Ciekawe, że wszystkie te teorie psychologiczne zostały skonkre­tyzowane później niż Gombrowicz napisał swoje utwory, a więc nie mógł ich znać. Przywołałem je jednak nie po to, aby wykazać intelektualne prekursorstwo Gombrowicza, ale by bardziej precyzyjnie opisać model funkcjonowania człowieka i świata, zawarty implicite w jego utwo­rach literackich, a explicite opisany w Przedmowie do Ślubu i Dzien­nikach i nazwany tam przez Gombrowicza formą międzyludzką. Nie wystarczy bowiem dla celów praktycznie teatralnych stwierdzić za Gombrowiczem, że ludzie kształtują się wzajemnie. Ważne jest prze­cież jak, dlaczego i po co się to odbywa. A co Gombrowicz mówi o formie: "Ale powiem naprzód, że de­formacja ściśle międzyludzka nie jest jedyna przede wszystkim dla­tego, że człowiek w najgłębszej swojej istocie ma coś, co chętnie nazwałbym imperatywem formy. To coś jest chyba nieodzowne wszelkiej istocie organicznej. Na przykład wrodzona nam koniecz­ność zaokrąglenia kształtu. Wszelki kształt napoczęty domaga się uzupełnienia, gdy powiem a, coś mnie zmusza do powiedzenia b i tak dalej.

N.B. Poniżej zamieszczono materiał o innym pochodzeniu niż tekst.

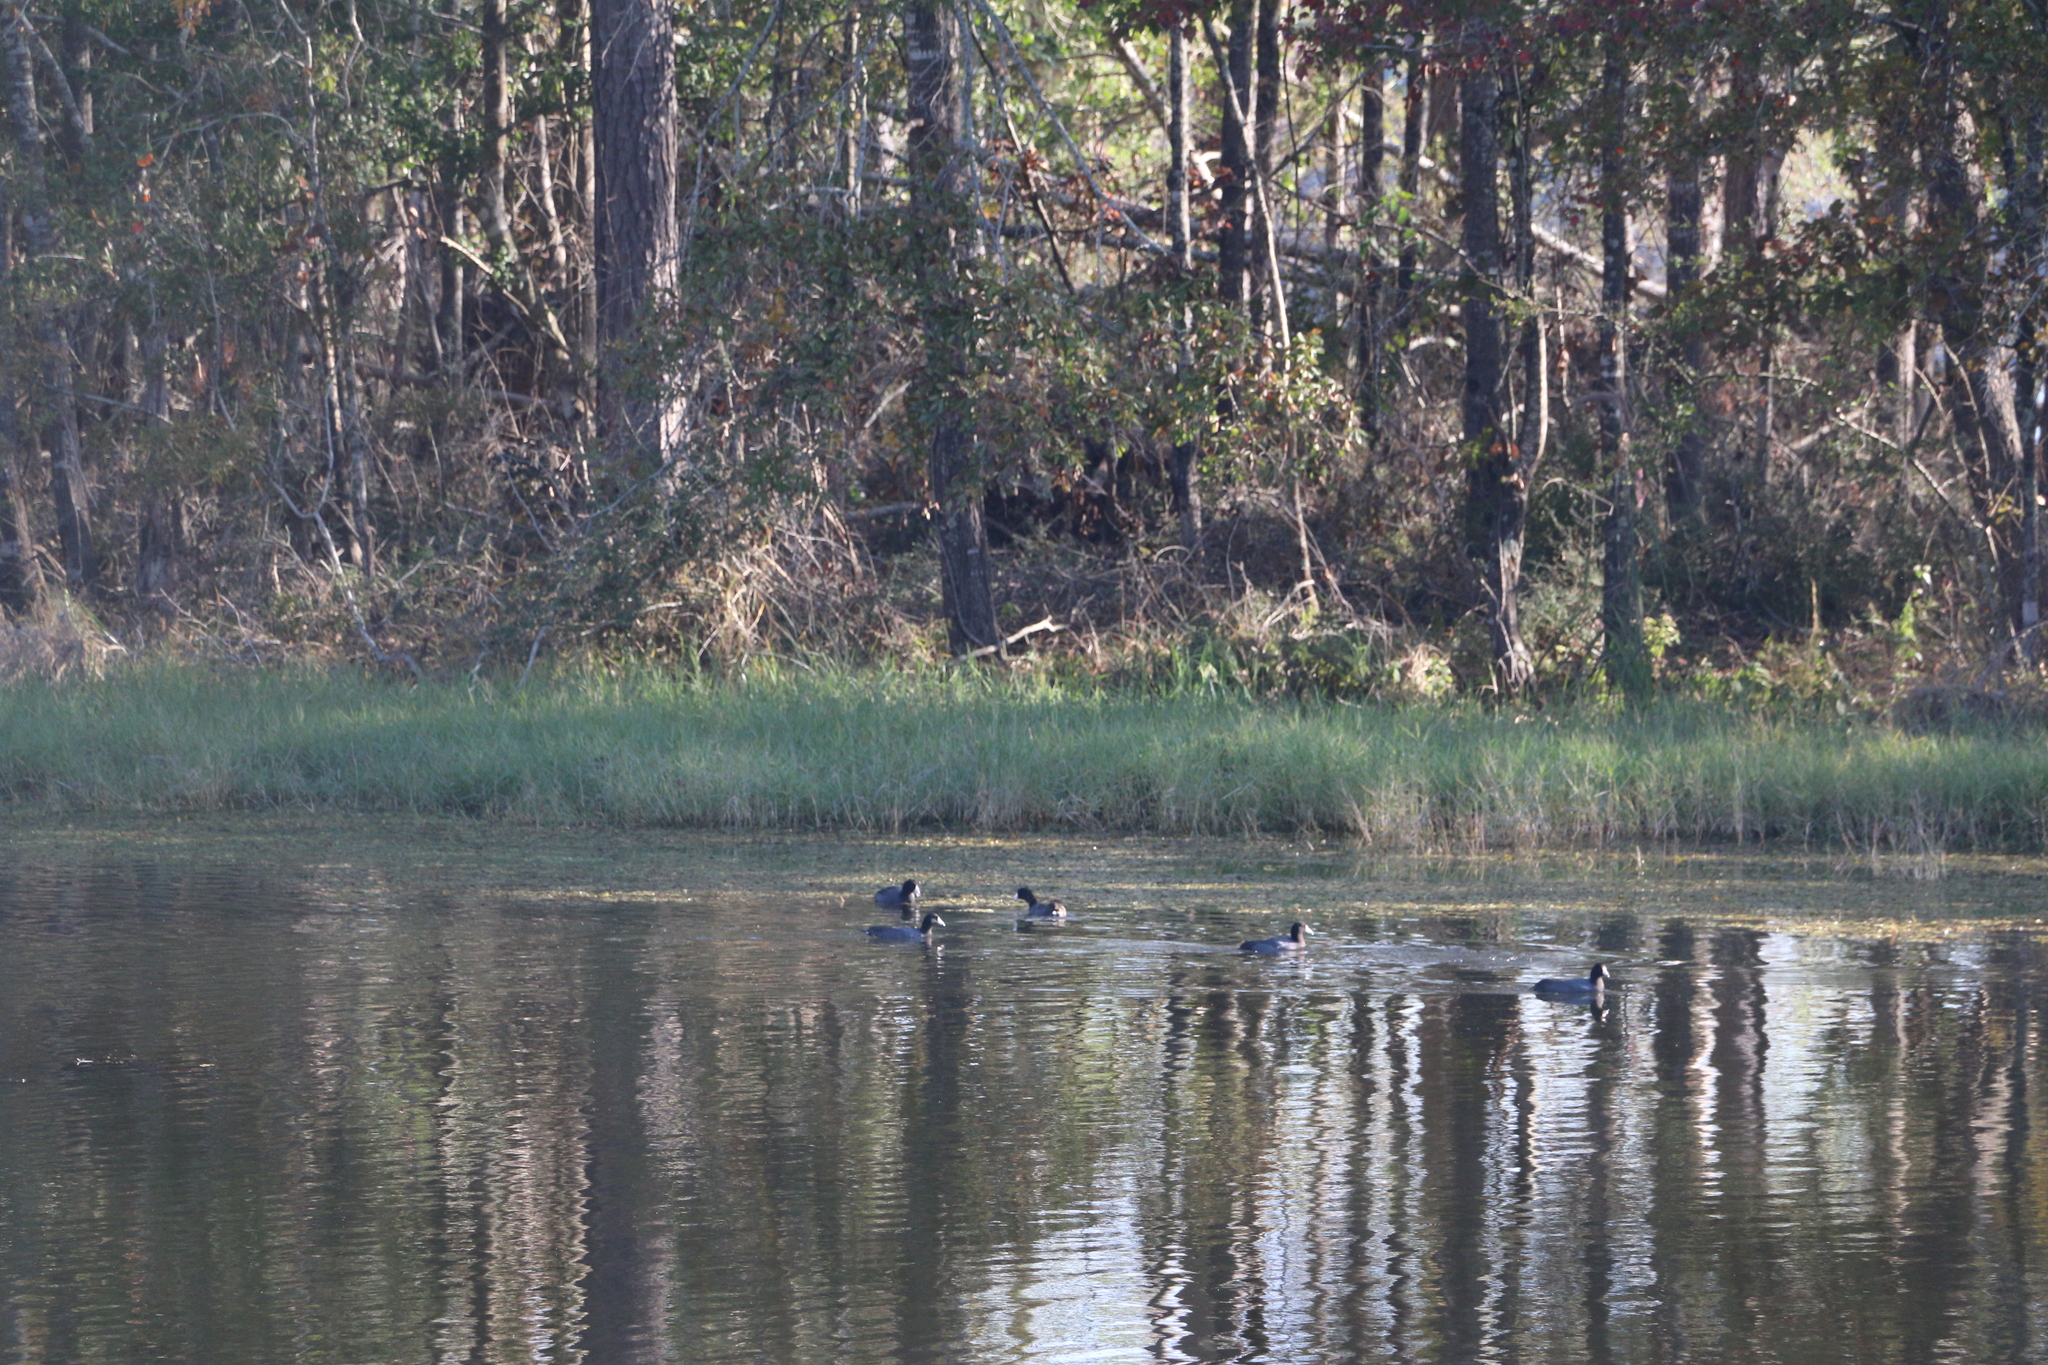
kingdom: Animalia
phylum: Chordata
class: Aves
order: Gruiformes
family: Rallidae
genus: Fulica
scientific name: Fulica americana
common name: American coot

Ta konieczność zaokrąglania, dopowiadania w myśl ja­kiejś logiki immanentnej kształtu, gra bardzo wielką rolę w mo­ich utworach.

W Kosmosie akcja polega na tym, że insynuują się pewne kształty z początku embrionalne, stopniowo coraz wyraźniejsze... na przykład idea wieszania... mój bohater jest na ich tropie już, już, wydaje mu się, że coś wyłoni się określonego, że rebus będzie odczytany... boi się, ale pragnie... i za każdym razem kształt zapada się w chaos".

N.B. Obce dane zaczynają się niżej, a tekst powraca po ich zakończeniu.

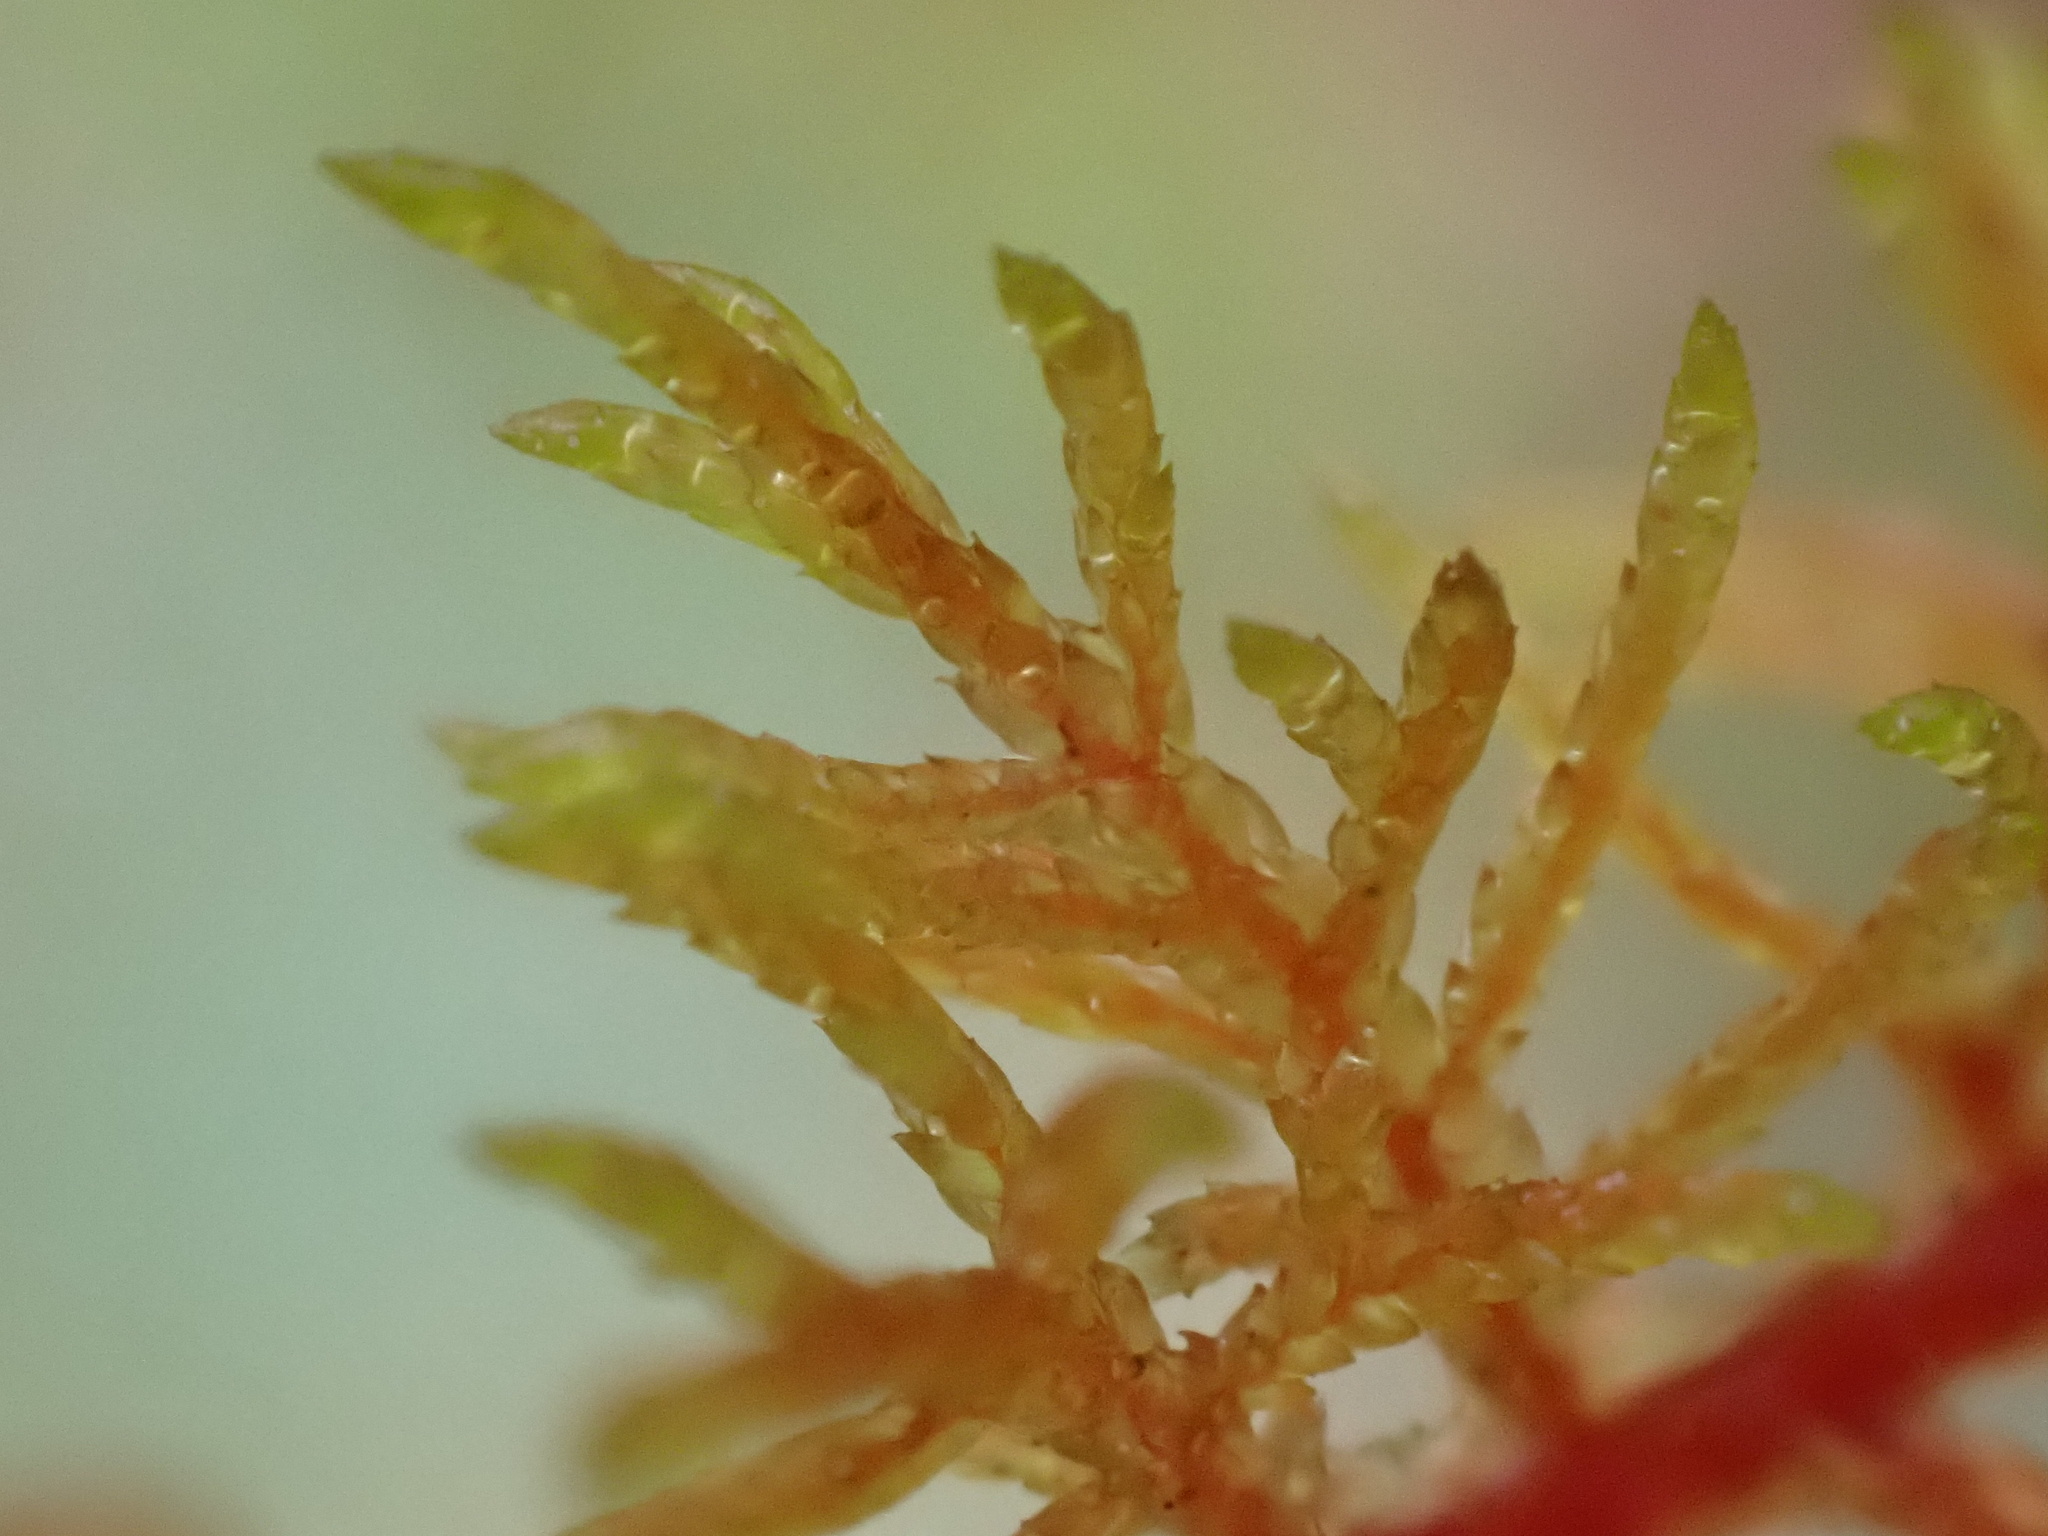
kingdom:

"Człowiek narzucający swoją formę jest aktywny, jest podmio­tem formy, on ją stwarza. Gdy forma jego dozna zniekształce­nia w zetknięciu z formą innych ludzi, wtedy jest w pewnej mierze stwarzany przez innych, jest obiektem. I nie są to wcale powierz­chowne przeobrażenia, gdyż forma przenika nas aż do głębi, wy­starczy, abyśmy zmienili ton głosu, a już pewne treści w nas nie będą mogły być wypowiedziane, nawet pomyślane, nawet może od­czute. Tutaj nasuwa się ogrom wariantów, ludzie są rozmaici, kombi­nacje między nimi są niewyczerpane. A do tego dochodzi potężny nacisk form już gotowych, wypracowanych przez kulturę. Każda z trzech części Ferdydurke kończy się eksplozją, wywołaną zderze­niem form nie dających się pogodzić. Osobom, biorącym udział w tych sytuacjach, brak wspólnego mianownika, formuły, interpretacji, czegoś, co pozwoliło ująć sytuację. I wybucha Dysonans, Anar­chia, Wielkie Rozprzężenie".

Gombrowicz .jak zwykle trochę zaciera za sobą ślady. Ale myślę, że to, co powiedziałem wyżej o teorii dogmatyzmu, pozwoli nam znaleźć pewne wyjście z tego miotania człowieka przez formę. Można bowiem znaleźć w dziele Gombrowicza pewien postulat wartościujący - postulat moralny, który wyznacza drogę wśród ciągłych zniekształceń przez Formę, przed którą nie ma ucieczki, chyba że w inną Formę. Tą skalą wartości, tym postulatem jest walka z dogmatyzmem właśnie. Temu postulatowi autentyczności, prawdziwości bycia sobą - Gombrowicz nadaje rozmaite nazwy: młodość, lekkość, niedoj­rzałość, nagość itp. Chciałbym to wyraźnie podkreślić, ponieważ zdaje się, że czasem i niektórzy odczytują u Gombrowicza słowo np. "młodość" jako młodość, czyli kategorię wiekową, a nie jako autentyczność, anty dogmatyczność, co jest właściwym w języku Gombrowicza znacze­niem tego słowa. Autentyczność, anty dogmatyczność więc jest głównym postulatem Gombrowicza i przypuszczam, że za to winniśmy mu "zachwyt i miłość". Gombrowicz daje nam nawet wyraźną receptę, jak można do sta­nu pożądanej autentyczności dotrzeć, bo przecież w związku ze wspo­mnianą wyżej teorią formy międzyludzkiej i modelem człowieka obdarzonego potrzebami istnienia i zaistnienia oraz lękiem sprawa wydaje się beznadziejna. Przypomnijmy sobie wspomnianą teorię psychologiczną - twierdzi ona, że napływ nowych, dysonansowych informacji do źle zamkniętej figury poznawczej powoduje jej roz­pad. Dogmatu można bronić tylko do pewnego momentu, początko­wo oczywiście postawa dogmatyczna będzie się wzmacniać, ale jeśli nowe informacje będą wystarczająco silne, dogmat runąć musi. Gom­browicz wskazuje dwa równoległe sposoby nasilania informacji - jest to śmiech, ironia oraz prowokacja (intelektualna oczywiście) - tak np. działa Fryderyk w Pornografii burząc dogmatyczny świat ziemiańskiego dworku i budując nową rzeczywistość Heni, Karola i swoją z nimi. Recepta Gombrowicza jest więc prosta i choć niełatwa w reali­zacji, to - jak dowodzą badania psychologów i życiowa praktyka - niezwykle skuteczna.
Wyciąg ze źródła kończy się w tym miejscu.